Liberal Moon Jae-in is predicted to win the South Korean presidential vote, exit polls suggest.
Moon, 64, is expected to take over 40 percent of the vote.
The human rights lawyer favours a moderate policy on neighbour and rival, North Korea.
Why is there an election?
South Koreans have been voting in their presidential election, looking to move on from a corruption scandal that brought down former leader Park Geun-hye and shook the establishment.
The vote will end a months-long leadership vacuum.
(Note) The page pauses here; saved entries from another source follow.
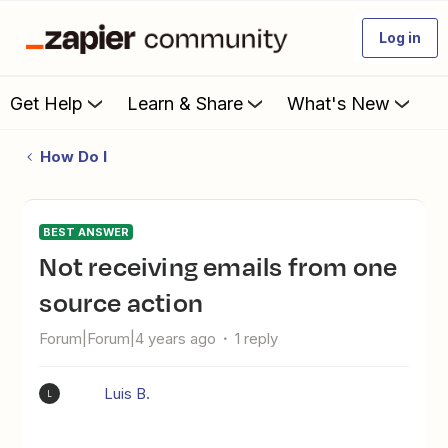
Log in
Get Help
Learn & Share
What's New
How Do I
BEST ANSWER
Not receiving emails from one
source action
Forum|Forum|4 years ago
1 reply
Luis B.
L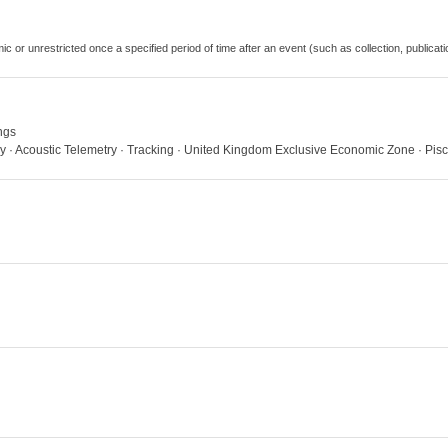
emic or unrestricted once a specified period of time after an event (such as collection, publi
ngs
ry · Acoustic Telemetry · Tracking · United Kingdom Exclusive Economic Zone · Pis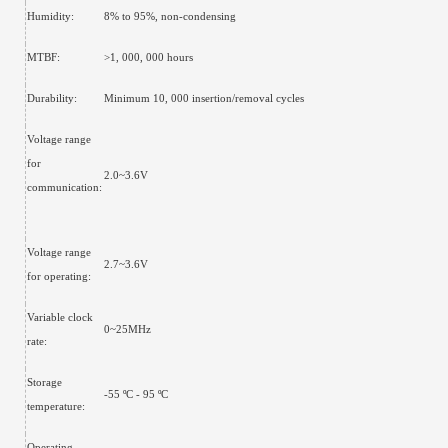
Humidity:
8% to 95%, non-condensing
MTBF:
>1, 000, 000 hours
Durability:
Minimum 10, 000 insertion/removal cycles
Voltage range
for
2.0~3.6V
communication:
Voltage range
2.7~3.6V
for operating:
Variable clock
0~25MHz
rate:
Storage
-55 ºC - 95 ºC
temperature:
Operating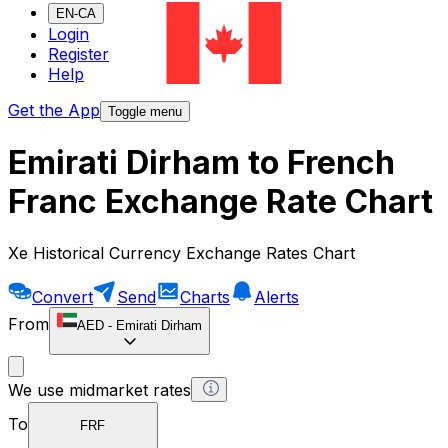
EN-CA
Login
Register
Help
Get the App
Toggle menu
Emirati Dirham to French
Franc Exchange Rate Chart
Xe Historical Currency Exchange Rates Chart
Convert
Send
Charts
Alerts
From
AED
-
Emirati Dirham
We use midmarket rates
To
FRF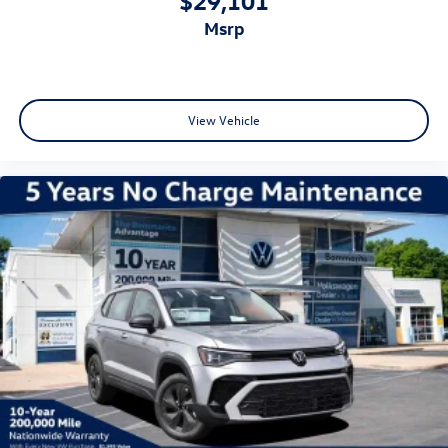
msrp
View Vehicle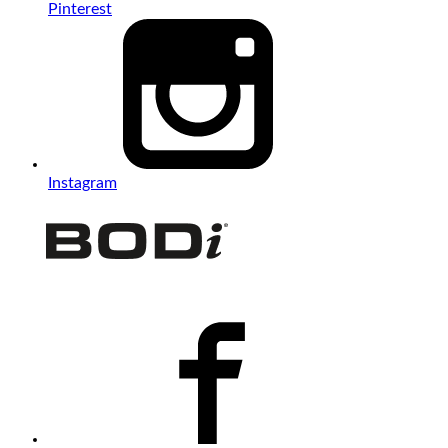
Pinterest
Instagram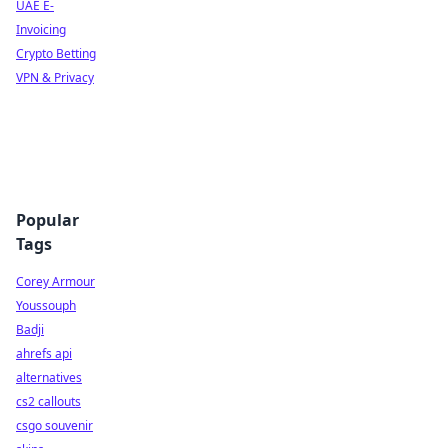
UAE E-
Invoicing
Crypto Betting
VPN & Privacy
Popular
Tags
Corey Armour
Youssouph
Badji
ahrefs api
alternatives
cs2 callouts
csgo souvenir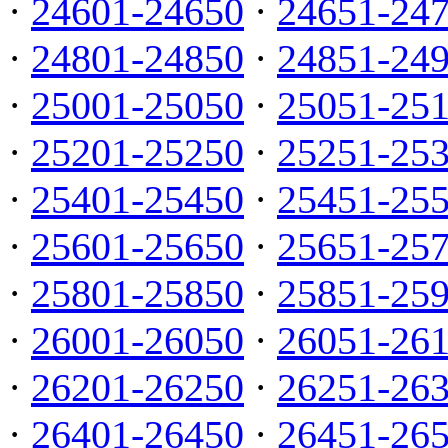
·
24601-24650
·
24651-24
·
24801-24850
·
24851-24
·
25001-25050
·
25051-25
·
25201-25250
·
25251-25
·
25401-25450
·
25451-25
·
25601-25650
·
25651-25
·
25801-25850
·
25851-25
·
26001-26050
·
26051-26
·
26201-26250
·
26251-26
·
26401-26450
·
26451-26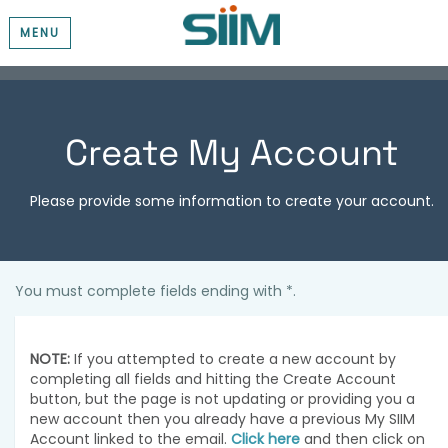
MENU
Create My Account
Please provide some information to create your account.
You must complete fields ending with
*
.
NOTE:
If you attempted to create a new account by
completing all fields and hitting the Create Account
button, but the page is not updating or providing you a
new account then you already have a previous My SIIM
Account linked to the email.
Click here
and then click on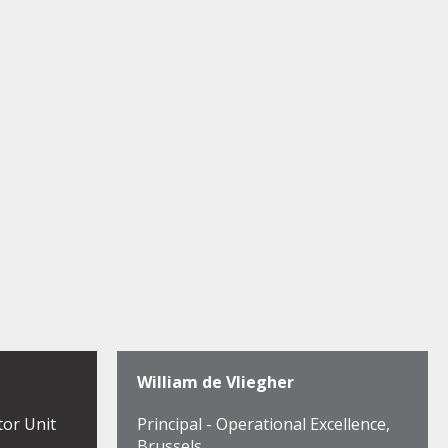
William de Vliegher
tor Unit
Principal - Operational Excellence,
Brussels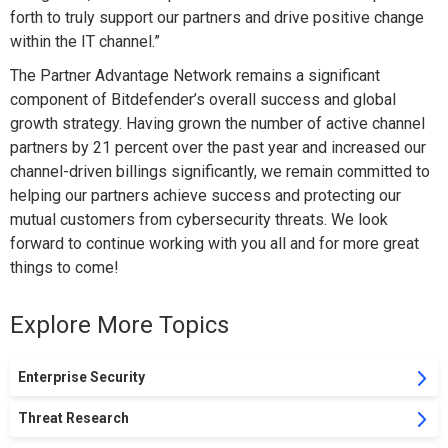
forth to truly support our partners and drive positive change
within the IT channel.”
The Partner Advantage Network remains a significant
component of Bitdefender’s overall success and global
growth strategy. Having grown the number of active channel
partners by 21 percent over the past year and increased our
channel-driven billings significantly, we remain committed to
helping our partners achieve success and protecting our
mutual customers from cybersecurity threats. We look
forward to continue working with you all and for more great
things to come!
Explore More Topics
Enterprise Security
Threat Research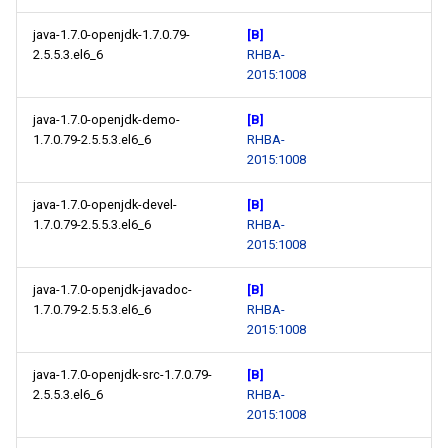
java-1.7.0-openjdk-1.7.0.79-
[B]
2.5.5.3.el6_6
RHBA-
2015:1008
java-1.7.0-openjdk-demo-
[B]
1.7.0.79-2.5.5.3.el6_6
RHBA-
2015:1008
java-1.7.0-openjdk-devel-
[B]
1.7.0.79-2.5.5.3.el6_6
RHBA-
2015:1008
java-1.7.0-openjdk-javadoc-
[B]
1.7.0.79-2.5.5.3.el6_6
RHBA-
2015:1008
java-1.7.0-openjdk-src-1.7.0.79-
[B]
2.5.5.3.el6_6
RHBA-
2015:1008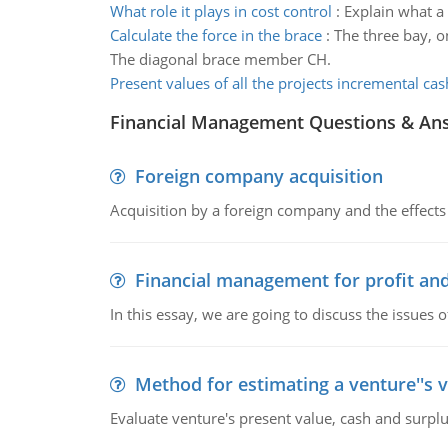
What role it plays in cost control
:
Explain what a 
Calculate the force in the brace
:
The three bay, o
The diagonal brace member CH.
Present values of all the projects incremental cas
Financial Management Questions & An
Foreign company acquisition
Acquisition by a foreign company and the effects 
Financial management for profit and
In this essay, we are going to discuss the issues 
Method for estimating a venture''s 
Evaluate venture's present value, cash and surplu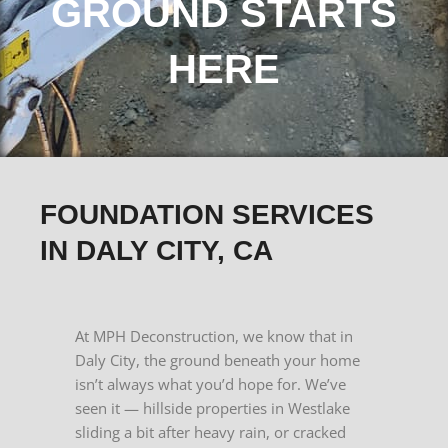
GROUND STARTS
HERE
FOUNDATION SERVICES
IN DALY CITY, CA
At MPH Deconstruction, we know that in
Daly City, the ground beneath your home
isn’t always what you’d hope for. We’ve
seen it — hillside properties in Westlake
sliding a bit after heavy rain, or cracked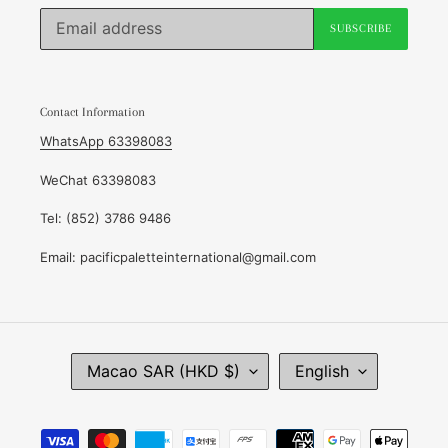
SUBSCRIBE
Contact Information
WhatsApp 63398083
WeChat 63398083
Tel: (852) 3786 9486
Email: pacificpaletteinternational@gmail.com
C
L
Macao SAR (HKD $)
English
O
A
U
N
N
G
Payment
T
U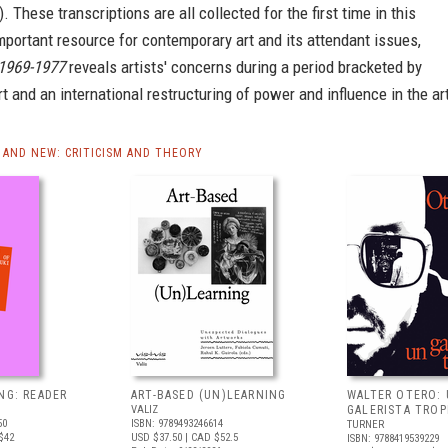
. These transcriptions are all collected for the first time in this
portant resource for contemporary art and its attendant issues,
 1969-1977
reveals artists' concerns during a period bracketed by
t and an international restructuring of power and influence in the ar
AND NEW: CRITICISM AND THEORY
NG: READER
ART-BASED (UN)LEARNING
WALTER OTERO:
VALIZ
GALERISTA TROP
50
ISBN: 9789493246614
TURNER
$42
USD $37.50
| CAD $52.5
ISBN: 9788419539229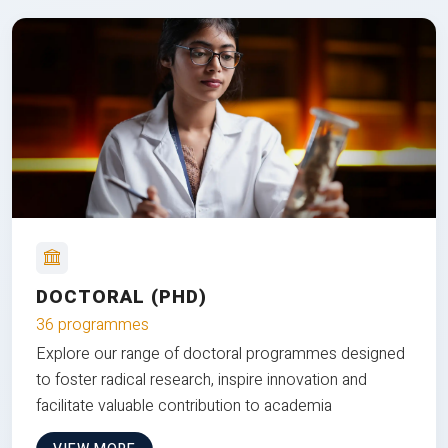
DOCTORAL (PHD)
36 programmes
Explore our range of doctoral programmes designed
to foster radical research, inspire innovation and
facilitate valuable contribution to academia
Park was ousted on charges of bribery and abuse of power and is in jail, awaiting trial.
Background on Moon Jae-in
Moon has criticised previous governments for failing to stop Pyongyang’s weapons development, and advocates dialogue while maintaining pressure and sanctions.
He also wants to reform powerful family-run conglomerates and boost spending to create jobs.
Who else was running?
Almost 20 points behind in the polls, centrist Ahn Cheol-soo voted in Seoul and said he would wait for the people’s “wise decision”.
If elected he, like Moon, was expected to avoid a lavish inauguration ceremony and start work immediately.
Third according to the polls, the ultra-conservative Hong Joon-Pyo cast his vote in the capital.
The outspoken former prosecutor, taken to task over sexism, argues for a harder line towards North Korea.
The winner is expected to be sworn in on Wednesday (May 10).